El FMI no solo propició el crecimiento de la deuda externa argentina a través del apoyo directo a los programas económicos neoliberales, condicionando su aprobación a las reformas estructurales pro mercado, sino que proveyó montos enormes que fueron utilizados para la fuga de capitales, pese a que su Convenio Constitutivo lo prohíbe. De hecho, sus principales desembolsos realizados a la Argentina -6.300 millones de dólares en agosto de 2001; y un total de 44.500 millones de dólares entre junio de 2018 y julio de 2019- ingresaron a las reservas del BCRA y salieron rápidamente, antes del “corralito” de 2001 y de las devaluaciones de enero de 2002 y agosto de 2019, para salvar al capital.

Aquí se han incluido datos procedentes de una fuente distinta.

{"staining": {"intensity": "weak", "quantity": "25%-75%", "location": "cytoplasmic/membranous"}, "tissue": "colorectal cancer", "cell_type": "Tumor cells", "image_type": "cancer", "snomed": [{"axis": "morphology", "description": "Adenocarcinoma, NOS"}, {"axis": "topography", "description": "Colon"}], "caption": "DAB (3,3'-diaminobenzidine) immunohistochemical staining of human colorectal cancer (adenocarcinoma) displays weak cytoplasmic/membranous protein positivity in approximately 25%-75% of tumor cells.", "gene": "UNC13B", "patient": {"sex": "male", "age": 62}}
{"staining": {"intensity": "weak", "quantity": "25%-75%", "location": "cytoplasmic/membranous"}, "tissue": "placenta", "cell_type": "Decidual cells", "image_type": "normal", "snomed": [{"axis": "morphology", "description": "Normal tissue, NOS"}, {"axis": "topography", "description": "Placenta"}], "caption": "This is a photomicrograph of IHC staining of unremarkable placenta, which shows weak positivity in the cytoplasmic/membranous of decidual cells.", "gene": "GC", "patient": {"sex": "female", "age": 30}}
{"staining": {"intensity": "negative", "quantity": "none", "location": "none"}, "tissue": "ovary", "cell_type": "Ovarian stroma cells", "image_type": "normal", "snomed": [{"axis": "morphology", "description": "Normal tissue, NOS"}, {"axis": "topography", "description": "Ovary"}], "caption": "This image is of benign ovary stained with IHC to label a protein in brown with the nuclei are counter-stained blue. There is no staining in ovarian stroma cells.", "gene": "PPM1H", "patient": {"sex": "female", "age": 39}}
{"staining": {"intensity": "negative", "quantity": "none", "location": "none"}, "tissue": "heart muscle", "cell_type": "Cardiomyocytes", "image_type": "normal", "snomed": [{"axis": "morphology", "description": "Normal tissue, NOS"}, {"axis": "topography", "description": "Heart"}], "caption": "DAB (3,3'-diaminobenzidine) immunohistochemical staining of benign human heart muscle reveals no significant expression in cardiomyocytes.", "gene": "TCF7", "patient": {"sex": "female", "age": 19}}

Aunque el FMI realiza un análisis de sustentabilidad de la deuda pública, y desde 2017 advirtió que la deuda argentina corría serios riesgos de impago, en 2018 aprobó un stand by inusitadamente alto para que el entonces presidente Mauricio Macri ganara nuevamente las elecciones, como sostuvo Mauricio Claver Carone, alto funcionario del gobierno federal estadounidense y presidente del BID en 2020-2022.
Hay otras soluciones para la deuda
Reducir el sobreendeudamiento es imprescindible, pero el ajuste no es el camino. Las soluciones propuestas por los deudores son mejores que las de los acreedores, dice el economista Oscar Ugarteche. En este sentido, en Argentina, el arreglo Romero de 1893 y los canjes de 2005 y 2010 fueron mejores que los planes Baker y Brady, porque permitieron salir del default y crecer sin llevar a nuevas crisis de deuda. Otras propuestas, como la creación de un fondo multilateral para la recompra de deuda a precios bajos de mercado, para su rescate por aporte de los países emisores, podría ser un destino para una parte de los DEGs (Derechos Especiales de Giro) emitidos en 2021 en el FMI, en poder de países que no los necesitan.
Existen múltiples soluciones, pero la más importante es la decisión política de terminar con la carga de ese instrumento de dominación que significa la deuda externa.
Por último, también debe recordarse que, aun si un país reconoce la obligación de pago de sus deudas, cumplir con los derechos humanos también es una obligación contractual establecida por normas internacionales a las que Argentina ha adherido, que tienen validez incluso por encima de la Constitución Nacional. Por ese motivo deberían priorizarse, así como denunciar su incumplimiento. Aunque en la práctica esto no funciona así, naturalizar la prevalencia de la bolsa por encima de la vida solo lleva a repetir los ciclos de sobreendeudamiento y desposesión de los deudores.
La serie publicada por elDiarioAR está basada en el manual “Mitos Impuestos: una guía para disputar ideas sobre lo fiscal”, una iniciativa del Espacio de Trabajo Fiscal para la Equidad, con el apoyo de ACIJ y FES Argentina y la edición de Revista Anfibia. Los textos expresan exclusivamente la opinión de las personas autoras sin representar necesariamente las perspectivas de las personas y organizaciones que integran el Espacio.